彼は敵地で飛行機から落とされた名も知らぬ仲間に同情の念を抱きながら、上着のポケットの中から小さな缶を取り出して蓋を開けると、逆さに振って手のひらにマルカマナー(※1)を二かけ落とし口に放り込んで咀嚼する。
気に入っている銘柄ではなく官給品のためまあ大した質ではないが、無いよりはましだと言わんばかりに片眉を吊り上げてしかめっ面で一心に噛み続けていた。夜が更けていく、聞いたことのない鳥の鳴き声の中に、時折夜の帳を貫くように銃声が鳴るがそれはどれも遠く遠くの音。何せここから敵の一番前のトーチカまではまだ千mもあるのだから。
明日はせめて百m以上は前進したいが、どうなるかわからないのが世の中の常である。もしかしたら敵も増援を呼んでおり、海から空を埋め尽くすほどの爆撃機の大軍がやってくるかもしれない。何かもかもしれないだが、そのかもしれないを自分たちのいいように操るのが指揮官としての役目だ。
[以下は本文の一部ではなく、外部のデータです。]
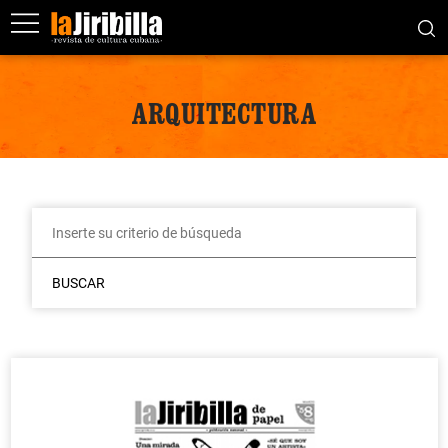
ARQUITECTURA
BUSCAR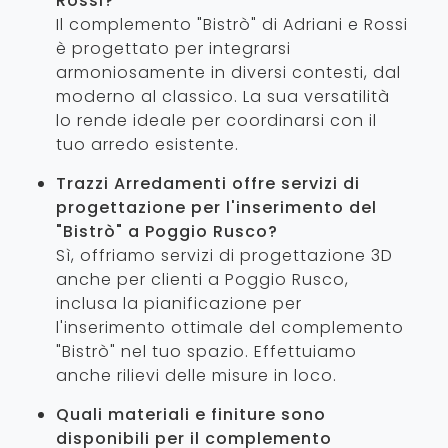
Rossi?
Il complemento "Bistrò" di Adriani e Rossi
è progettato per integrarsi
armoniosamente in diversi contesti, dal
moderno al classico. La sua versatilità
lo rende ideale per coordinarsi con il
tuo arredo esistente.
Trazzi Arredamenti offre servizi di
progettazione per l'inserimento del
"Bistrò" a Poggio Rusco?
Sì, offriamo servizi di progettazione 3D
anche per clienti a Poggio Rusco,
inclusa la pianificazione per
l'inserimento ottimale del complemento
"Bistrò" nel tuo spazio. Effettuiamo
anche rilievi delle misure in loco.
Quali materiali e finiture sono
disponibili per il complemento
車長は手帳にそれぞれ現在の敵の布陣や移動など些細なことでも書き留めていった。いずれは役に立つかもしれないと。
※1 マルカマナー:世界的に広がっている一般的な嗜好品。マルカムムという植物の葉を乾燥させて細切りにして丸めたもので、噛んで服用するが一部地域ではお香として焚くところもある。噛めば苦みと甘みの混じった味が、焚けばしつこくない甘い香りが漂う。中毒性は低く健康には害はない。子供から大人まで愛用する安価な嗜好品。シェーゲンツァートでは噛み終わった葉を道端に吐くと罰金二十万ベルゲル(首都の三十代の平均月収二月分)。